> [MATERIAL SUPPLIED]
######

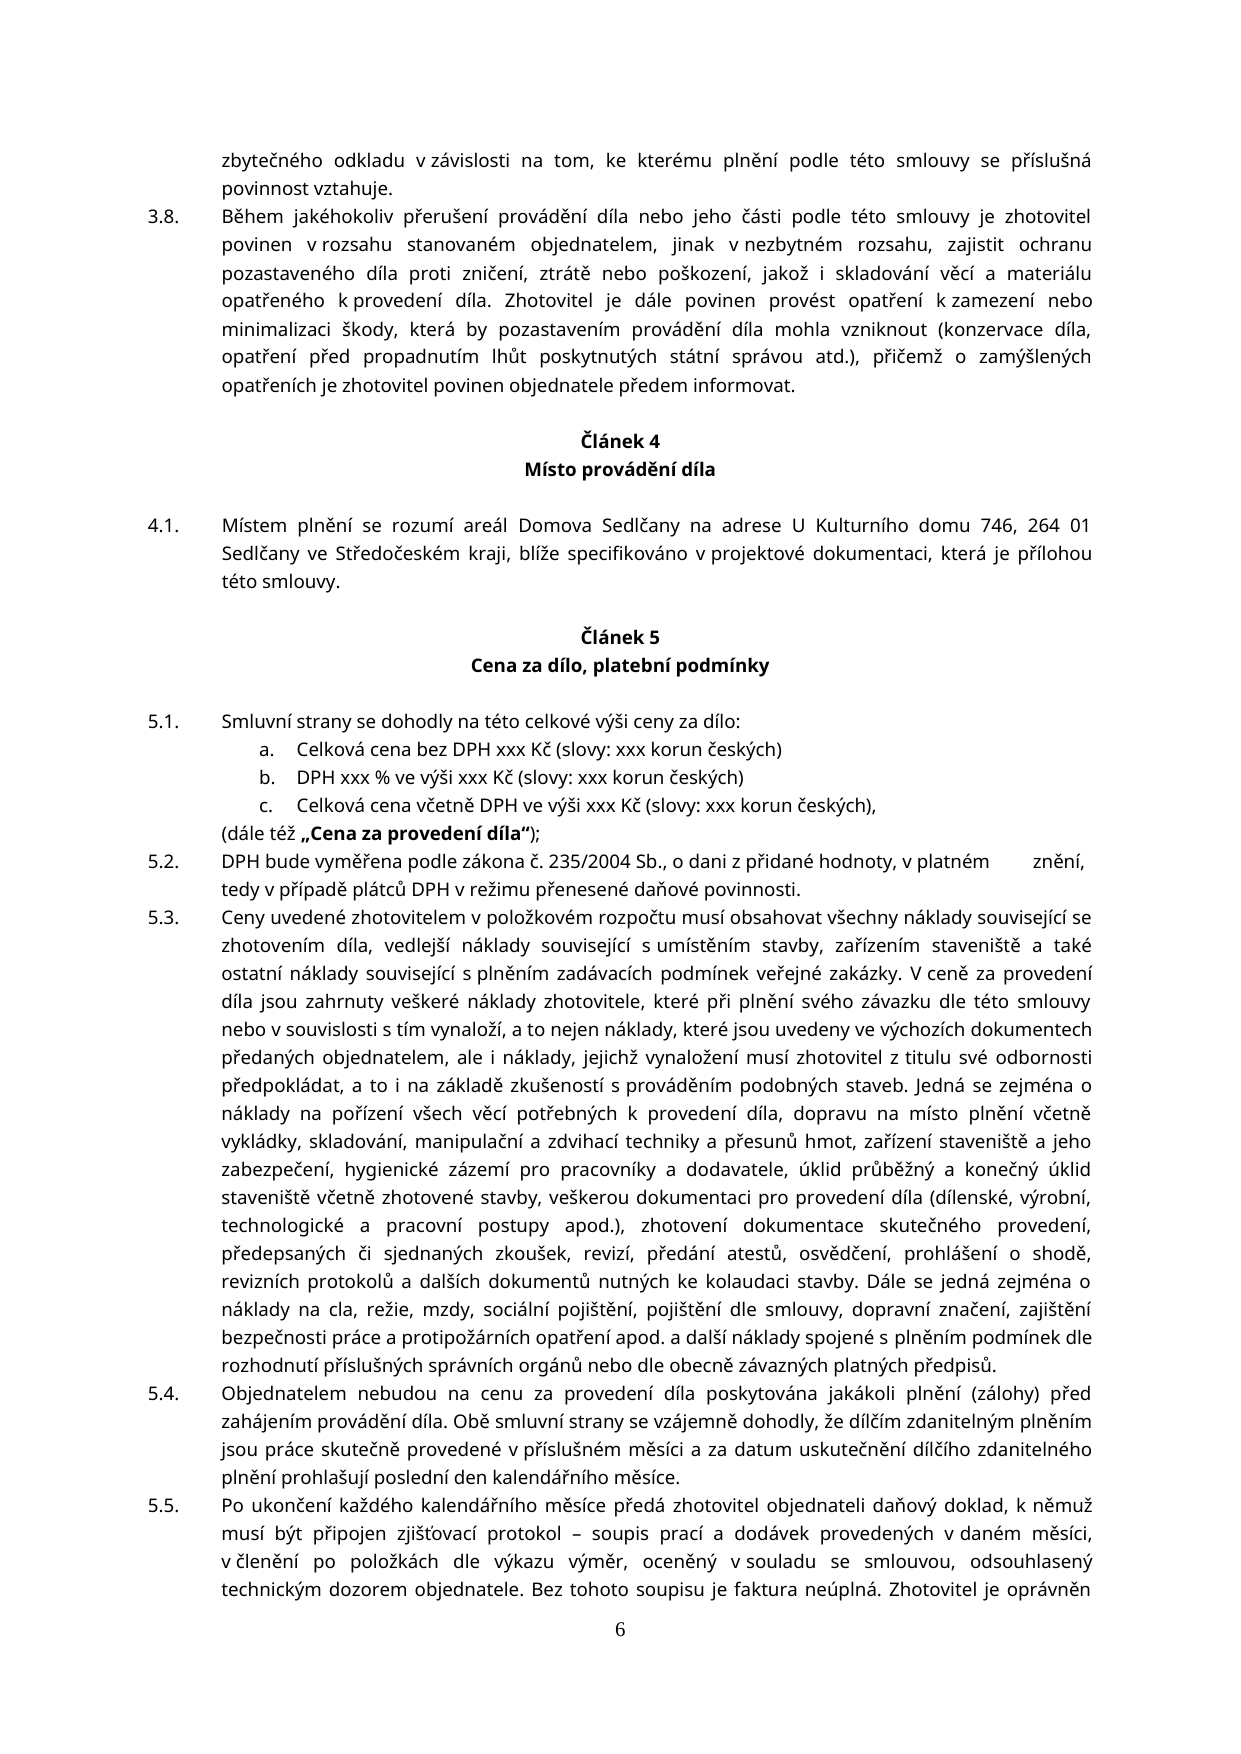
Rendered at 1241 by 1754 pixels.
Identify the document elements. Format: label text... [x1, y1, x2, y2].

text 5.2. DPH bude vyměřena podle zákona č. 235/2004 Sb., o dani z přidané hodnoty, v platném znění, tedy v případě plátců DPH v režimu přenesené daňové povinnosti. [148, 848, 1092, 902]
text Místo provádění díla [148, 456, 1092, 481]
list Celková cena bez DPH xxx Kč (slovy: xxx korun českých) [259, 736, 1092, 762]
text 5.1. Smluvní strany se dohodly na této celkové výši ceny za dílo: [148, 708, 1092, 734]
list Celková cena včetně DPH ve výši xxx Kč (slovy: xxx korun českých), [259, 792, 1092, 818]
text (dále též „Cena za provedení díla“); [148, 820, 1092, 846]
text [148, 1493, 1092, 1602]
text 5.3. Ceny uvedené zhotovitelem v položkovém rozpočtu musí obsahovat všechny náklady související se zhotovením díla, vedlejší náklady související s umístěním stavby, zařízením staveniště a také ostatní náklady související s plněním zadávacích podmínek veřejné zakázky. V ceně za provedení díla jsou zahrnuty veškeré náklady zhotovitele, které při plnění svého závazku dle této smlouvy nebo v souvislosti s tím vynaloží, a to nejen náklady, které jsou uvedeny ve výchozích dokumentech předaných objednatelem, ale i náklady, jejichž vynaložení musí zhotovitel z titulu své odbornosti předpokládat, a to i na základě zkušeností s prováděním podobných staveb. Jedná se zejména o náklady na pořízení všech věcí potřebných k provedení díla, dopravu na místo plnění včetně vykládky, skladování, manipulační a zdvihací techniky a přesunů hmot, zařízení staveniště a jeho zabezpečení, hygienické zázemí pro pracovníky a dodavatele, úklid průběžný a konečný úklid staveniště včetně zhotovené stavby, veškerou dokumentaci pro provedení díla (dílenské, výrobní, technologické a pracovní postupy apod.), zhotovení dokumentace skutečného provedení, předepsaných či sjednaných zkoušek, revizí, předání atestů, osvědčení, prohlášení o shodě, revizních protokolů a dalších dokumentů nutných ke kolaudaci stavby. Dále se jedná zejména o náklady na cla, režie, mzdy, sociální pojištění, pojištění dle smlouvy, dopravní značení, zajištění bezpečnosti práce a protipožárních opatření apod. a další náklady spojené s plněním podmínek dle rozhodnutí příslušných správních orgánů nebo dle obecně závazných platných předpisů. [148, 904, 1092, 1378]
text Cena za dílo, platební podmínky [148, 652, 1092, 678]
text Článek 4 [148, 428, 1092, 453]
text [148, 148, 1092, 201]
text 5.4. Objednatelem nebudou na cenu za provedení díla poskytována jakákoli plnění (zálohy) před zahájením provádění díla. Obě smluvní strany se vzájemně dohodly, že dílčím zdanitelným plněním jsou práce skutečně provedené v příslušném měsíci a za datum uskutečnění dílčího zdanitelného plnění prohlašují poslední den kalendářního měsíce. [148, 1381, 1092, 1490]
text 3.8. Během jakéhokoliv přerušení provádění díla nebo jeho části podle této smlouvy je zhotovitel povinen v rozsahu stanovaném objednatelem, jinak v nezbytném rozsahu, zajistit ochranu pozastaveného díla proti zničení, ztrátě nebo poškození, jakož i skladování věcí a materiálu opatřeného k provedení díla. Zhotovitel je dále povinen provést opatření k zamezení nebo minimalizaci škody, která by pozastavením provádění díla mohla vzniknout (konzervace díla, opatření před propadnutím lhůt poskytnutých státní správou atd.), přičemž o zamýšlených opatřeních je zhotovitel povinen objednatele předem informovat. [148, 204, 1092, 397]
text Článek 5 [148, 624, 1092, 649]
list DPH xxx % ve výši xxx Kč (slovy: xxx korun českých) [259, 764, 1092, 790]
list Místem plnění se rozumí areál Domova Sedlčany na adrese U Kulturního domu 746, 264 01 Sedlčany ve Středočeském kraji, blíže specifikováno v projektové dokumentaci, která je přílohou této smlouvy. [148, 512, 1092, 593]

######

> [HOW TO COMPLETE THIS TASK]
A word-for-word copy of the listing is the goal; keep every picture out of it.

> [EXERCISE ANSWER]
Rendered at 1241 by 1754 pixels.
Identify the document elements. Format: label text... [x1, y1, x2, y2].

text 5.2. DPH bude vyměřena podle zákona č. 235/2004 Sb., o dani z přidané hodnoty, v platném znění, tedy v případě plátců DPH v režimu přenesené daňové povinnosti. [148, 848, 1092, 902]
text Místo provádění díla [148, 456, 1092, 481]
list Celková cena bez DPH xxx Kč (slovy: xxx korun českých) [259, 736, 1092, 762]
text 5.1. Smluvní strany se dohodly na této celkové výši ceny za dílo: [148, 708, 1092, 734]
list Celková cena včetně DPH ve výši xxx Kč (slovy: xxx korun českých), [259, 792, 1092, 818]
text (dále též „Cena za provedení díla“); [148, 820, 1092, 846]
text [148, 1493, 1092, 1602]
text 5.3. Ceny uvedené zhotovitelem v položkovém rozpočtu musí obsahovat všechny náklady související se zhotovením díla, vedlejší náklady související s umístěním stavby, zařízením staveniště a také ostatní náklady související s plněním zadávacích podmínek veřejné zakázky. V ceně za provedení díla jsou zahrnuty veškeré náklady zhotovitele, které při plnění svého závazku dle této smlouvy nebo v souvislosti s tím vynaloží, a to nejen náklady, které jsou uvedeny ve výchozích dokumentech předaných objednatelem, ale i náklady, jejichž vynaložení musí zhotovitel z titulu své odbornosti předpokládat, a to i na základě zkušeností s prováděním podobných staveb. Jedná se zejména o náklady na pořízení všech věcí potřebných k provedení díla, dopravu na místo plnění včetně vykládky, skladování, manipulační a zdvihací techniky a přesunů hmot, zařízení staveniště a jeho zabezpečení, hygienické zázemí pro pracovníky a dodavatele, úklid průběžný a konečný úklid staveniště včetně zhotovené stavby, veškerou dokumentaci pro provedení díla (dílenské, výrobní, technologické a pracovní postupy apod.), zhotovení dokumentace skutečného provedení, předepsaných či sjednaných zkoušek, revizí, předání atestů, osvědčení, prohlášení o shodě, revizních protokolů a dalších dokumentů nutných ke kolaudaci stavby. Dále se jedná zejména o náklady na cla, režie, mzdy, sociální pojištění, pojištění dle smlouvy, dopravní značení, zajištění bezpečnosti práce a protipožárních opatření apod. a další náklady spojené s plněním podmínek dle rozhodnutí příslušných správních orgánů nebo dle obecně závazných platných předpisů. [148, 904, 1092, 1378]
text Cena za dílo, platební podmínky [148, 652, 1092, 678]
text Článek 4 [148, 428, 1092, 453]
text [148, 148, 1092, 201]
text 5.4. Objednatelem nebudou na cenu za provedení díla poskytována jakákoli plnění (zálohy) před zahájením provádění díla. Obě smluvní strany se vzájemně dohodly, že dílčím zdanitelným plněním jsou práce skutečně provedené v příslušném měsíci a za datum uskutečnění dílčího zdanitelného plnění prohlašují poslední den kalendářního měsíce. [148, 1381, 1092, 1490]
text 3.8. Během jakéhokoliv přerušení provádění díla nebo jeho části podle této smlouvy je zhotovitel povinen v rozsahu stanovaném objednatelem, jinak v nezbytném rozsahu, zajistit ochranu pozastaveného díla proti zničení, ztrátě nebo poškození, jakož i skladování věcí a materiálu opatřeného k provedení díla. Zhotovitel je dále povinen provést opatření k zamezení nebo minimalizaci škody, která by pozastavením provádění díla mohla vzniknout (konzervace díla, opatření před propadnutím lhůt poskytnutých státní správou atd.), přičemž o zamýšlených opatřeních je zhotovitel povinen objednatele předem informovat. [148, 204, 1092, 397]
text Článek 5 [148, 624, 1092, 649]
list DPH xxx % ve výši xxx Kč (slovy: xxx korun českých) [259, 764, 1092, 790]
list Místem plnění se rozumí areál Domova Sedlčany na adrese U Kulturního domu 746, 264 01 Sedlčany ve Středočeském kraji, blíže specifikováno v projektové dokumentaci, která je přílohou této smlouvy. [148, 512, 1092, 593]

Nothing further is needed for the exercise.